### Your task
Copy each line below in which the word "property" occurs.

Plain-text document sources
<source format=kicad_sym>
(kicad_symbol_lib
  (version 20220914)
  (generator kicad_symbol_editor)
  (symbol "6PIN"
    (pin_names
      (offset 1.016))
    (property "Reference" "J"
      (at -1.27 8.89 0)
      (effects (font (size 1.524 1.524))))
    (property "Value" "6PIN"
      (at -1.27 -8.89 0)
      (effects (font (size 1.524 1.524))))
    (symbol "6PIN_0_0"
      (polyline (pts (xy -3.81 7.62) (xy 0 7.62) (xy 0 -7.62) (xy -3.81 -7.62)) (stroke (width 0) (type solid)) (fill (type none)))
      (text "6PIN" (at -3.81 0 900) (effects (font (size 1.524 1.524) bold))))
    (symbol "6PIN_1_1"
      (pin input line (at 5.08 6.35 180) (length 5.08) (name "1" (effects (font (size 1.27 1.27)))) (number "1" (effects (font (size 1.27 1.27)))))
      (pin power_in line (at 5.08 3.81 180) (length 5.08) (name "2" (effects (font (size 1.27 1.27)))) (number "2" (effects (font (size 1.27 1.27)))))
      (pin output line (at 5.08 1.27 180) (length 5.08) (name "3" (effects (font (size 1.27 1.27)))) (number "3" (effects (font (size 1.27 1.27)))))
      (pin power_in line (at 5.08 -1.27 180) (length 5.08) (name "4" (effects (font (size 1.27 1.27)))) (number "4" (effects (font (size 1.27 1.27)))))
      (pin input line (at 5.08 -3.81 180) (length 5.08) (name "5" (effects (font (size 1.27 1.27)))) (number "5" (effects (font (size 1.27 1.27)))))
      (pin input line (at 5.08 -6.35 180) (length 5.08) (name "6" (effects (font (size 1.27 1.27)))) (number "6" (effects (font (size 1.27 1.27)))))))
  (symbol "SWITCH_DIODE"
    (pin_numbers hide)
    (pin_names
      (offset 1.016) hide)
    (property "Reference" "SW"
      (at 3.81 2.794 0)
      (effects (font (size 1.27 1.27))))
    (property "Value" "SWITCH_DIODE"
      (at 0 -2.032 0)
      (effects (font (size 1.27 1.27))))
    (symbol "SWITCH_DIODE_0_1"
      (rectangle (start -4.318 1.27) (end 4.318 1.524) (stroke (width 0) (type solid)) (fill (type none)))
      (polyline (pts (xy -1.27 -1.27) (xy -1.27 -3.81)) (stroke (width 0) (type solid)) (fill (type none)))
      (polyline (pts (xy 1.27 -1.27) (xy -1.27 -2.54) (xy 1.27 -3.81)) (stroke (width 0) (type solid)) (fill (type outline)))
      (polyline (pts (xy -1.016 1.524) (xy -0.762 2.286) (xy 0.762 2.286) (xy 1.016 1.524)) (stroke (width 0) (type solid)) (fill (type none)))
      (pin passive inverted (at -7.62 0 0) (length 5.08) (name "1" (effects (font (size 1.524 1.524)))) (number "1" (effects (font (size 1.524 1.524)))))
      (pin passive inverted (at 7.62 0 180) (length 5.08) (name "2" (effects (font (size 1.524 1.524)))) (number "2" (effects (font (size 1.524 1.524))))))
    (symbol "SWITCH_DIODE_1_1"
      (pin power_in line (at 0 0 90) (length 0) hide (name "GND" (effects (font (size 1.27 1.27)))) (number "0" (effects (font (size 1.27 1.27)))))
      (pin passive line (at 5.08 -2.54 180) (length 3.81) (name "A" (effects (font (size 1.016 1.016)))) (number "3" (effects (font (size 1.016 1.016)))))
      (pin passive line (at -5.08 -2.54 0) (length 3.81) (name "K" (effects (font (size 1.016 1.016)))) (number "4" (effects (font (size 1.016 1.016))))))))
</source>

### Answer below
    (property "Reference" "J"
    (property "Value" "6PIN"
    (property "Reference" "SW"
    (property "Value" "SWITCH_DIODE"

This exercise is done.